▶ _What the task asks_: Format the lines of all the items below as one numbered list, leaving out any blank lines.

▶ _Material for this task_:
■ ■ ■ ■

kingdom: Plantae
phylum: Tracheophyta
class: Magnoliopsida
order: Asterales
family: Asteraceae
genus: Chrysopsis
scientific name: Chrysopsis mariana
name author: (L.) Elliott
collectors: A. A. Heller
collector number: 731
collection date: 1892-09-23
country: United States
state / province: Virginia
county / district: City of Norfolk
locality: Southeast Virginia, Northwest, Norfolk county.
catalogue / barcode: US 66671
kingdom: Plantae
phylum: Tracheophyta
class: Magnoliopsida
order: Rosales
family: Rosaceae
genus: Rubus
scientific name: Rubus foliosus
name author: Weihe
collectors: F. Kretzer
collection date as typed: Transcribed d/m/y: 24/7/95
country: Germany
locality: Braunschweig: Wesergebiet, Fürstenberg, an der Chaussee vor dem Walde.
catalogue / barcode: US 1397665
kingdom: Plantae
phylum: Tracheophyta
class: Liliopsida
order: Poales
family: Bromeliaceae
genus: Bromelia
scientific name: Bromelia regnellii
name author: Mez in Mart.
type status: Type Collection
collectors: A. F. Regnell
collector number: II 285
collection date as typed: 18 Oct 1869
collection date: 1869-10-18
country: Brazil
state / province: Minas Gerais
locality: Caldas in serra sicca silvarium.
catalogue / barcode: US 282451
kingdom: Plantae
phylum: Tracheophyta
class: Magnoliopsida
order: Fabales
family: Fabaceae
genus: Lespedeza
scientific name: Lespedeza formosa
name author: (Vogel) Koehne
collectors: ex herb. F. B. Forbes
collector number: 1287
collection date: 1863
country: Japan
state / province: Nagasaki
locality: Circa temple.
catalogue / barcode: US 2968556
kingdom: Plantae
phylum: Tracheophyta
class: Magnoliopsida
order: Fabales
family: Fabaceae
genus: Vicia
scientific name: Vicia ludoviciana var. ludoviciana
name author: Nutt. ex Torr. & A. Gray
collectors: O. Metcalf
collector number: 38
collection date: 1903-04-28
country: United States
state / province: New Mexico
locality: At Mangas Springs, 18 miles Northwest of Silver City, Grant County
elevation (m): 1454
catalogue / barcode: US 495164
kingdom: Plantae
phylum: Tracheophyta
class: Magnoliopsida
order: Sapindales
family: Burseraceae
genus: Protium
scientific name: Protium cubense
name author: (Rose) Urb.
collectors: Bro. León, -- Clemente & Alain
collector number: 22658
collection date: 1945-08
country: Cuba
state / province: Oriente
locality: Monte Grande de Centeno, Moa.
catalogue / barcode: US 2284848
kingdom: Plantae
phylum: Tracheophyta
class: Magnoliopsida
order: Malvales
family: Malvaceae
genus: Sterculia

■ ■ ■ ■

▶ _Finished exercise_:
1. kingdom: Plantae
2. phylum: Tracheophyta
3. class: Magnoliopsida
4. order: Asterales
5. family: Asteraceae
6. genus: Chrysopsis
7. scientific name: Chrysopsis mariana
8. name author: (L.) Elliott
9. collectors: A. A. Heller
10. collector number: 731
11. collection date: 1892-09-23
12. country: United States
13. state / province: Virginia
14. county / district: City of Norfolk
15. locality: Southeast Virginia, Northwest, Norfolk county.
16. catalogue / barcode: US 66671
17. kingdom: Plantae
18. phylum: Tracheophyta
19. class: Magnoliopsida
20. order: Rosales
21. family: Rosaceae
22. genus: Rubus
23. scientific name: Rubus foliosus
24. name author: Weihe
25. collectors: F. Kretzer
26. collection date as typed: Transcribed d/m/y: 24/7/95
27. country: Germany
28. locality: Braunschweig: Wesergebiet, Fürstenberg, an der Chaussee vor dem Walde.
29. catalogue / barcode: US 1397665
30. kingdom: Plantae
31. phylum: Tracheophyta
32. class: Liliopsida
33. order: Poales
34. family: Bromeliaceae
35. genus: Bromelia
36. scientific name: Bromelia regnellii
37. name author: Mez in Mart.
38. type status: Type Collection
39. collectors: A. F. Regnell
40. collector number: II 285
41. collection date as typed: 18 Oct 1869
42. collection date: 1869-10-18
43. country: Brazil
44. state / province: Minas Gerais
45. locality: Caldas in serra sicca silvarium.
46. catalogue / barcode: US 282451
47. kingdom: Plantae
48. phylum: Tracheophyta
49. class: Magnoliopsida
50. order: Fabales
51. family: Fabaceae
52. genus: Lespedeza
53. scientific name: Lespedeza formosa
54. name author: (Vogel) Koehne
55. collectors: ex herb. F. B. Forbes
56. collector number: 1287
57. collection date: 1863
58. country: Japan
59. state / province: Nagasaki
60. locality: Circa temple.
61. catalogue / barcode: US 2968556
62. kingdom: Plantae
63. phylum: Tracheophyta
64. class: Magnoliopsida
65. order: Fabales
66. family: Fabaceae
67. genus: Vicia
68. scientific name: Vicia ludoviciana var. ludoviciana
69. name author: Nutt. ex Torr. & A. Gray
70. collectors: O. Metcalf
71. collector number: 38
72. collection date: 1903-04-28
73. country: United States
74. state / province: New Mexico
75. locality: At Mangas Springs, 18 miles Northwest of Silver City, Grant County
76. elevation (m): 1454
77. catalogue / barcode: US 495164
78. kingdom: Plantae
79. phylum: Tracheophyta
80. class: Magnoliopsida
81. order: Sapindales
82. family: Burseraceae
83. genus: Protium
84. scientific name: Protium cubense
85. name author: (Rose) Urb.
86. collectors: Bro. León, -- Clemente & Alain
87. collector number: 22658
88. collection date: 1945-08
89. country: Cuba
90. state / province: Oriente
91. locality: Monte Grande de Centeno, Moa.
92. catalogue / barcode: US 2284848
93. kingdom: Plantae
94. phylum: Tracheophyta
95. class: Magnoliopsida
96. order: Malvales
97. family: Malvaceae
98. genus: Sterculia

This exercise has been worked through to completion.